Misconception 5) Fining is an effective solution for smoke-tainted wine
Fining can effectively “clean” the smoke taint out of a wine, but fining is not a very selective process, so it will also remove many favorable attributes from a wine along with the smoke-derived compounds, the bulletin states. Fining could be counterproductive to use on potentially high-quality wines.

Misconception 6) Smoke taint in a wine diminishes as the wine ages

On the contrary, smoke taint is likely to increase with time.

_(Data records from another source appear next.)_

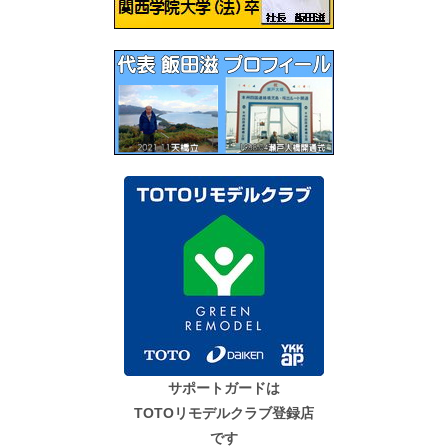
ン
サポートガードは
TOTOリモデルクラブ登録店
です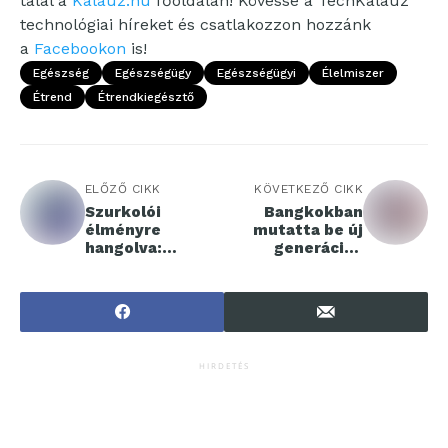
talál a
Kalauz.hu
főoldalán! Kövesse a TechKalauz
technológiai híreket és csatlakozzon hozzánk
a
Facebookon
is!
Egészség
Egészségügy
Egészségügyi
Élelmiszer
Étrend
Étrendkiegésztő
ELŐZŐ CIKK
KÖVETKEZŐ CIKK
Szurkolói
Bangkokban
élményre
mutatta be új
hangolva:
generációs
bemutatkozott a
készülékeit a
Samsung 2026-
Huawei
os tévékínálata
HIRDETÉS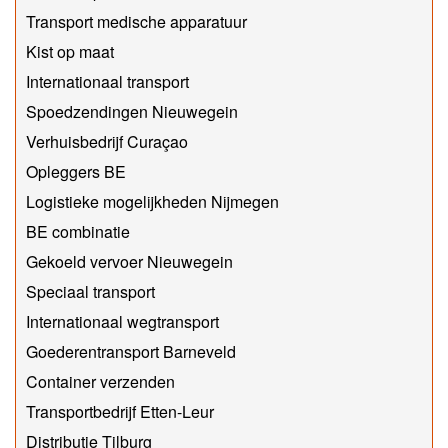
Transport medische apparatuur
Kist op maat
Internationaal transport
Spoedzendingen Nieuwegein
Verhuisbedrijf Curaçao
Opleggers BE
Logistieke mogelijkheden Nijmegen
BE combinatie
Gekoeld vervoer Nieuwegein
Speciaal transport
Internationaal wegtransport
Goederentransport Barneveld
Container verzenden
Transportbedrijf Etten-Leur
Distributie Tilburg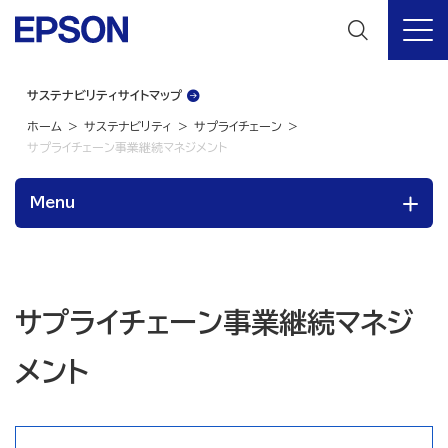
サステナビリティサイトマップ
ホーム
サステナビリティ
サプライチェーン
サプライチェーン事業継続マネジメント
Menu
サプライチェーン事業継続マネジ
メント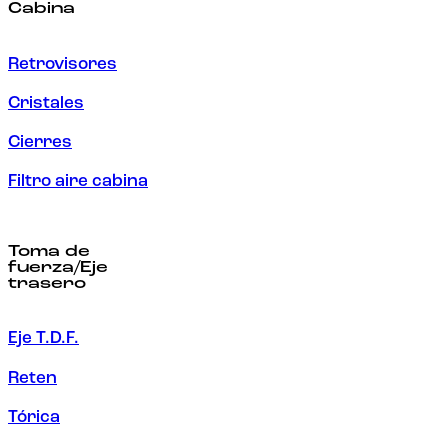
Cabina
Retrovisores
Cristales
Cierres
Filtro aire cabina
Toma de
fuerza/Eje
trasero
Eje T.D.F.
Reten
Tórica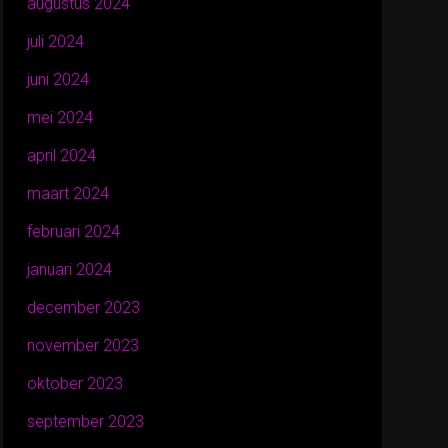
augustus 2024
juli 2024
juni 2024
mei 2024
april 2024
maart 2024
februari 2024
januari 2024
december 2023
november 2023
oktober 2023
september 2023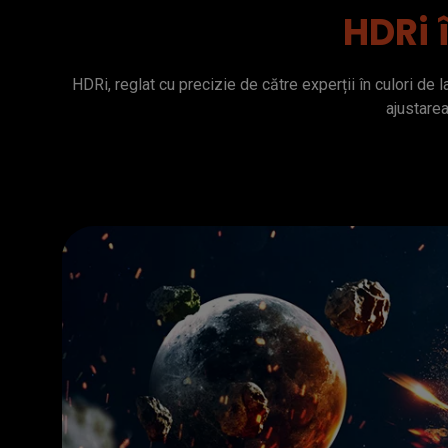
HDRi 
HDRi, reglat cu precizie de către experții în culori de l
ajustare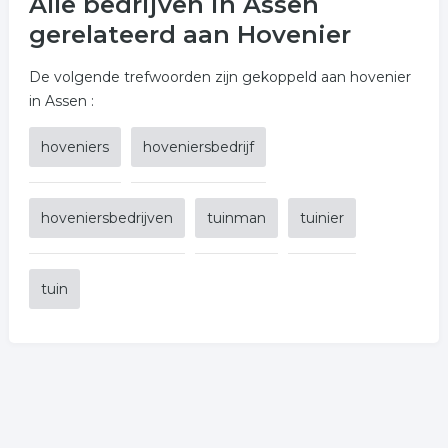
Alle bedrijven in Assen
gerelateerd aan Hovenier
De volgende trefwoorden zijn gekoppeld aan hovenier
in Assen :
hoveniers
hoveniersbedrijf
hoveniersbedrijven
tuinman
tuinier
tuin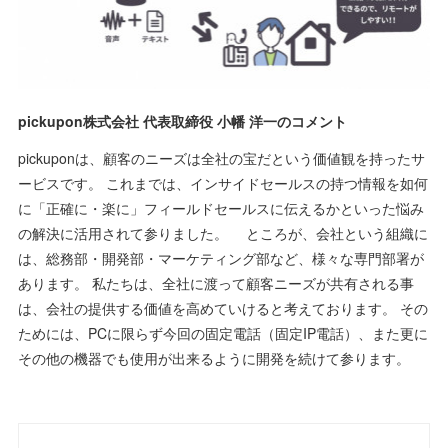
pickupon株式会社 代表取締役 小幡 洋一のコメント
pickuponは、顧客のニーズは全社の宝だという価値観を持ったサ
ービスです。 これまでは、インサイドセールスの持つ情報を如何
に「正確に・楽に」フィールドセールスに伝えるかといった悩み
の解決に活用されて参りました。 ところが、会社という組織に
は、総務部・開発部・マーケティング部など、様々な専門部署が
あります。 私たちは、全社に渡って顧客ニーズが共有される事
は、会社の提供する価値を高めていけると考えております。 その
ためには、PCに限らず今回の固定電話（固定IP電話）、また更に
その他の機器でも使用が出来るように開発を続けて参ります。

Industry supplier Scott Laboratories recommends on its website numerous treatments to mitigate smoke taint but adds, “Smoke-related characteristics can evolve over time, so early consumption is recommended whenever possible.”




Posted on 10.17.2017 - 11:52:03 PST
To elaborate there is one study from 2008 that evaluated the process of a large multinational company which is unaffiliated with us.

It found that glcyoconjugated precursors could result in smoke taint sensory character becoming detectable again in the future. Because of this, we recommend that all effected wines be fermented dry.

Further, we recommend not to return treated wines to barrel. Volatile phenols are among the contributors to sensory smoke characters. ALL barrels have some background volatile phenol producing microbial activity. And the sensory thresholds in the case of smoke are magnitudes lower than for Brett/Dekkera. This is why we recommend treatment late and not returning to barrel.

Additionally, our methods have never been the same as the company studied. And ours have evolved dramatically since the study published in 2008.

Bob Kreisher
President, Mavrik North America

Posted on 10.17.2017 - 12:22:11 PST
Also, on the question of when grapes are most sensitive. Here in CA we've seen smoke taint result from two different scenarios.

In 2008, the fires started early (June 21) and continued well into August. Enormous tracts of land were blanketed in mild to moderate smoke for weeks. This resulted in widespread mild to severe smoke taint.

Other events have been smaller/shorter. For example, the Middletown fire of 2015 (September 12) resulted in smoke taint for one vineyard the fire burned up to (and even slightly into). But just a few miles away vineyards were unaffected.

The catastrophic fires we've experienced this year are a fundamentally unique beast, at least for California. Research does suggest that the vulnerability is significant (for grapes still hanging).

Our experience has been inconsistent. The smoke is certainly widespread. However, in comparison to 2008 it will still be (we hope) relatively brief.